La tarde iba cayendo y la luz entraba horizontal desde el fondo; las partes lindas del pelo de Thalía brillaban con un matiz naranja. Los animales y la televisión son mi mejor compañía, dijo Julia, bordeando otra vez la apatía. Pasaron unos pollitos, se escuchó un piar como un tintineo. Las hojas del árbol tenían un verde más claro e intenso. Los animales y las plantas en Buenos Aires son objetos decorativos, aquí son más inteligentes, más sensibles. Y más responsables. ¿Operarán a Thalía de eso que tiene en la cabeza? Se me acercó para que la acariciara. Podría decir que buscaba un gesto simple de cariño, pero me lo estaba dando. Thalía me hace sentir que puedo darle algo. ¿Es todo lo que quiero? ¿Que me hagan sentir que lo que puedo dar es importante y a la vez no me pidan mucho?

Creo que ya me tengo que ir, dije. Ignacio se fue a un costado para llamar por teléfono a un remís. Mientras, vos terminá ese vino, casi ni tomaste. Ya vas a ver el bombón que te va a llevar, para vos no llamamos a cualquiera, dijo mi tía, reanimada. Me tomo todo el vino de un largo trago mientras ella le da la bienvenida al remisero como si fuera una visita sorpresiva y deseada, cuidame a mi sobrino, lo dejo en tus manos. La despedida fue feliz, con sonrisas y bromas, veo afuera de la casa a mi tía, de pie apoyada con las dos manos sobre el bastón, veo también al caschi que nos había acompañado a Ignacio y a mí.

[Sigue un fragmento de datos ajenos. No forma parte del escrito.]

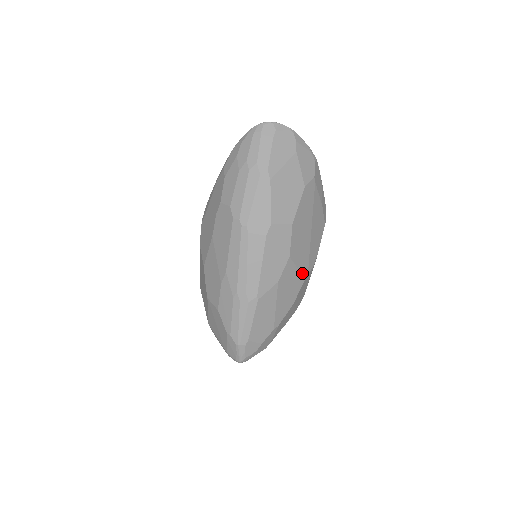
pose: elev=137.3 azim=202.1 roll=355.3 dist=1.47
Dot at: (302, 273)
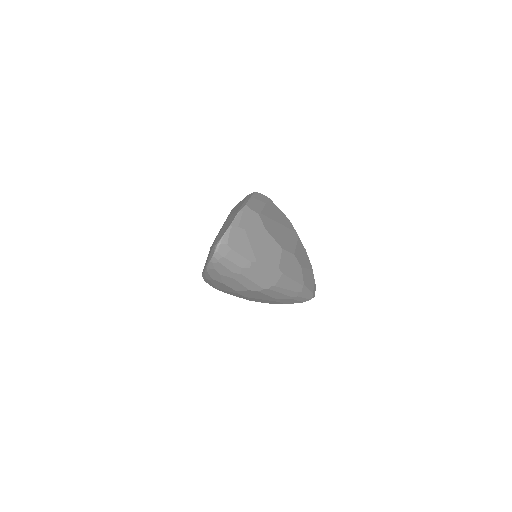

Empiezo a hablarle al chofer con cortesía de vecino: conocés a mis tíos, vivís cerca, tenés familia; los conocía, vivía cerca, tenía esposa e hijos. Me da una rápida mirada de reojo, ¿tendré olor a vino? Me gusta ir al aeropuerto, me dijo en otro tono, relajándose, acomodando con placer el cuerpo, como si estuviera en una butaca del avión preparándose para el despegue. Le miro los brazos, firmes, mucho más fuertes de lo necesario para el volante suave del auto. Hay un exceso en ese cuerpo respecto del mínimo esfuerzo que lleva hacer andar ese auto, del mínimo esfuerzo que lleva ir por esas calles que sabe de memoria, del mínimo esfuerzo que le lleva la ligereza de la conversación. El aire acondicionado fuerte me anticipa también el del avión. Pensé en cómo encontraría todo en unos años. Dejé atrás una familia, por ahora hay algo firme entre mi tía, Ignacio, los perros, las gallinas, las Yaninas. Son una trama, no hay un centro. O el centro es Thalía.

No sé cuándo voy a volver, dije. Yo si me voy no vuelvo ni loco, dijo el remisero riéndose. Yo era alguien a quien se le podía decir eso. Ese remisero no era Thalía. Me imaginé una mujer e hijos abandonados. ¿Somos dos personas capaces de abandonar gente sin mucha culpa? ¿Puede ser que alguien que acabamos de conocer sepa sobre uno más que lo que uno mismo sabe? Hubo algo fluido en el andar del auto, en el tránsito del auto al aeropuerto y del aeropuerto al avión; mi regreso se me hizo tan rápido e irreal como el vuelo de Thalía por el aire del quirófano del hospital Garrahan o para aparecerse en la terminal de ómnibus de Buenos Aires.